Scott Greenberg, a senior analyst at the Tax Foundation, noted that the payroll tax liability Rubio and Lee intend to counteract is already addressed for the poorest workers, specifically by the earned income tax credit.

"For households with children, the earned income tax credit phases in starting at dollar zero, and phases in at a rate equal or higher to the combined payroll tax rate. For low income families specifically, the problem being talked about by Rubio and Lee is in some ways already solved by the existing tax code because of earned income tax credit essentially counteracts the payroll tax  liability," Greenberg said.

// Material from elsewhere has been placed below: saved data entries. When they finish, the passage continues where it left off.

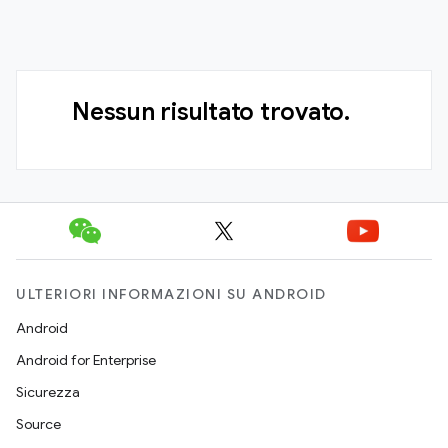
Nessun risultato trovato.
ULTERIORI INFORMAZIONI SU ANDROID
Android
Android for Enterprise
Sicurezza
Source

But, he said, the child tax credit may still end up applying to middle class families making above the level at which the EITC applies, but below the level at which the CTC would phase out under Rubio-Lee.

"The question becomes, for a middle class family, because obviously the EITC is not widely available to everybody, it's only for the poorest workers. There, one could make a case for the double payroll tax liability, and therefore a case for the child tax credit. That I think is the more reasonable part of the case, but it's probably not for all families, maybe for some," he said.

The amendment has attracted its fair share of detractors. The same day that Lee and Rubio announced their amendment, the Wall Street Journal editorial board slammed it, attaching Rubio's name to Senate Minority Leader Chuck Schumer (D., N.Y.) and accusing him of trying "to blow up the Senate tax reform."

If passed, the Journal contended, Rubio-Lee would harm the bill's "most pro-growth plank"—the corporate rate cut—as well as introduce "a disincentive to work [that] we would have thought antithetical to conservative principles" by paying refunds to those who owe no federal tax.

The two senators said they are "open to alternative offsets that would preserve the 20% corporate rate, which we support as much as our Republican colleagues."

Bradford Wilcox, director of the National Marriage Project, and Samuel Hammond, an analyst at the Niskanen Center, backed Rubio-Lee as prioritizing working class families over big donors.

"[The amendment] would put markedly more money in the pockets of working-class families who play by the rules and are struggling to realize the American Dream," the two wrote.

The most recent version of the American Family Survey found that economic issues outpaced cultural ones among the concerns of Americans as to the state of families.

"The Rubio-Lee amendment clearly has a positive impact on families," Greenberg said. "Because it's expanding the parts of the tax code that help families [with children] most directly. I would clearly characterize it as a pro-family measure."